**** INPUT

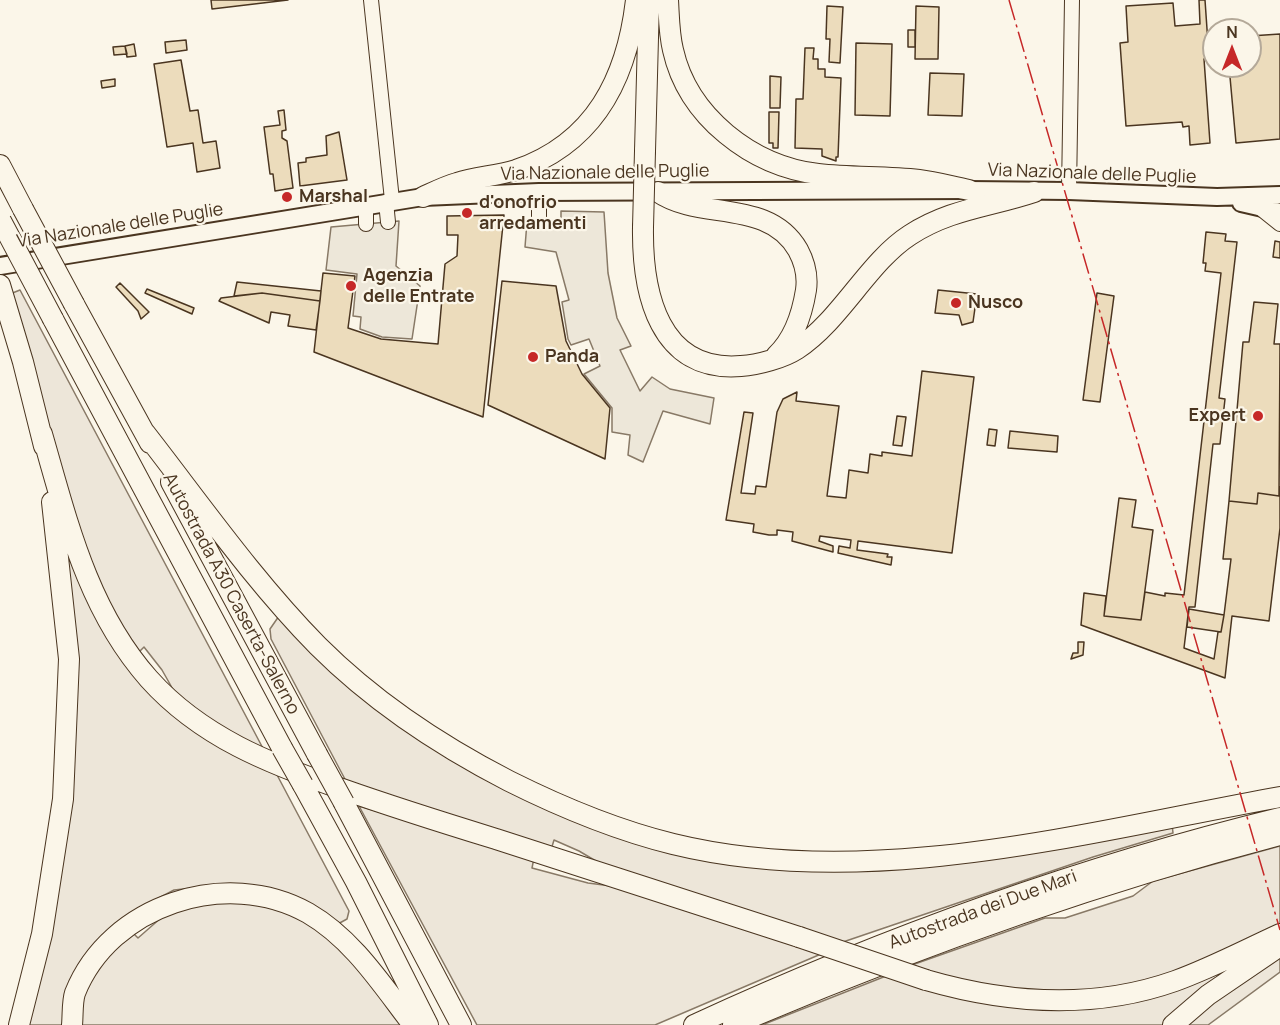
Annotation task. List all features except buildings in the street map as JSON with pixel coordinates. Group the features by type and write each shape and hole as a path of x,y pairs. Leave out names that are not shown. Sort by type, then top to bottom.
{"highway":[{"path":"423,197 458,182 489,178 518,169 544,158 572,139 592,119 610,94 623,67 631,40 636,0"},
{"path":"647,0 645,266 651,298 664,330 675,345 693,359 728,367 747,365 796,350 824,326 906,237 930,222 960,210 992,206 1034,192"},
{"path":"668,0 673,51 689,90 720,129 753,153 770,162 818,174 920,180 969,190"},
{"name":"Autostrada A30 Caserta-Salerno","path":"0,165 461,1025"},
{"path":"658,192 669,200 749,215 769,222 788,236 805,264 807,285 804,306 795,328 786,346 776,356"},
{"name":"Autostrada A30 Caserta-Salerno","path":"1,220 282,748 356,882 428,1025"},
{"path":"3,293 75,548 92,592 109,624 149,679 201,726 226,742 275,766 392,806 962,990 1022,1000 1098,999 1174,982 1280,934"},
{"path":"145,433 279,603 318,646 357,682 446,747 546,800 623,829 672,843 746,856 882,860 1004,848 1280,797"},
{"path":"20,1025 42,934 63,799 69,659 42,434"},
{"name":"Autostrada dei Due Mari","path":"728,1018 859,955 1023,895 1105,867 1280,818"},
{"name":"Autostrada dei Due Mari","path":"728,1018 1028,910 1110,883 1280,835"},
{"path":"72,1025 75,994 103,946 143,916 179,900 218,894 268,897 308,913 349,943 413,1025"},
{"path":"1173,1025 1208,995 1280,946"},
{"path":"692,1025 728,1018"}],"main road":[{"name":"Via Nazionale delle Puglie","path":"0,266 423,197 539,192 969,190 1069,191 1216,197 1280,195"},
{"name":"Via Nazionale delle Puglie","path":"1216,197 1280,212"}],"street":[{"path":"370,0 389,201 388,222"},
{"path":"1069,191 1072,0"},
{"path":"539,192 539,222"},
{"path":"366,205 366,224"},
{"path":"1258,207 1280,224"}],"shaded area":[{"path":"561,211 604,212 608,273 617,318 631,346 620,350 640,391 652,377 670,389 714,398 710,424 663,411 643,462 628,455 630,435 612,432 612,408 584,374 600,366 589,339 571,345 568,339 562,302 569,300 556,252 525,247 527,222 561,220"},
{"path":"399,221 396,266 420,286 412,339 382,337 360,329 361,317 353,316 357,274 326,270 331,227"},
{"path":"20,290 266,754 216,727 175,693 162,670 144,647 137,654 94,579 10,294"},
{"path":"66,558 70,558 91,605 206,738 227,751 276,773 349,911 347,919 336,925 247,888 221,885 174,890 138,909 102,937 62,1025 21,1025 56,863"},
{"path":"279,616 354,688 577,820 822,866 1172,824 1173,833 1093,857 840,943 606,867 554,840 551,850 347,783 271,639 270,629"},
{"path":"359,806 534,858 532,868 588,883 619,887 821,954 655,1025 477,1025"},
{"path":"1280,846 1280,927 1187,971 1087,994 985,988 909,966 1045,918 1065,918 1133,896 1153,881"},
{"path":"218,896 290,911 328,933 407,1025 74,1025 89,978 130,930 138,938 170,910"},
{"path":"1280,953 1280,972 1208,1025 1182,1025"},
{"path":"1227,971 1162,1025 762,1025 886,976 949,995 1173,990"}],"power":[{"path":"1009,0 1280,930"}],"place":[{"name":"Marshal","path":"287,197"},
{"name":"d'onofrio arredamenti","path":"467,213"},
{"name":"Agenzia delle Entrate","path":"351,286"},
{"name":"Nusco","path":"956,303"},
{"name":"Panda","path":"533,357"},
{"name":"Expert","path":"1258,416"}]}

********

▸ EXERCISE BRIEF
Filter the listing above for the string "delle" and copy every matching line.

▸ RESULT OF THIS EXERCISE
{"path":"692,1025 728,1018"}],"main road":[{"name":"Via Nazionale delle Puglie","path":"0,266 423,197 539,192 969,190 1069,191 1216,197 1280,195"},
{"name":"Via Nazionale delle Puglie","path":"1216,197 1280,212"}],"street":[{"path":"370,0 389,201 388,222"},
{"name":"Agenzia delle Entrate","path":"351,286"},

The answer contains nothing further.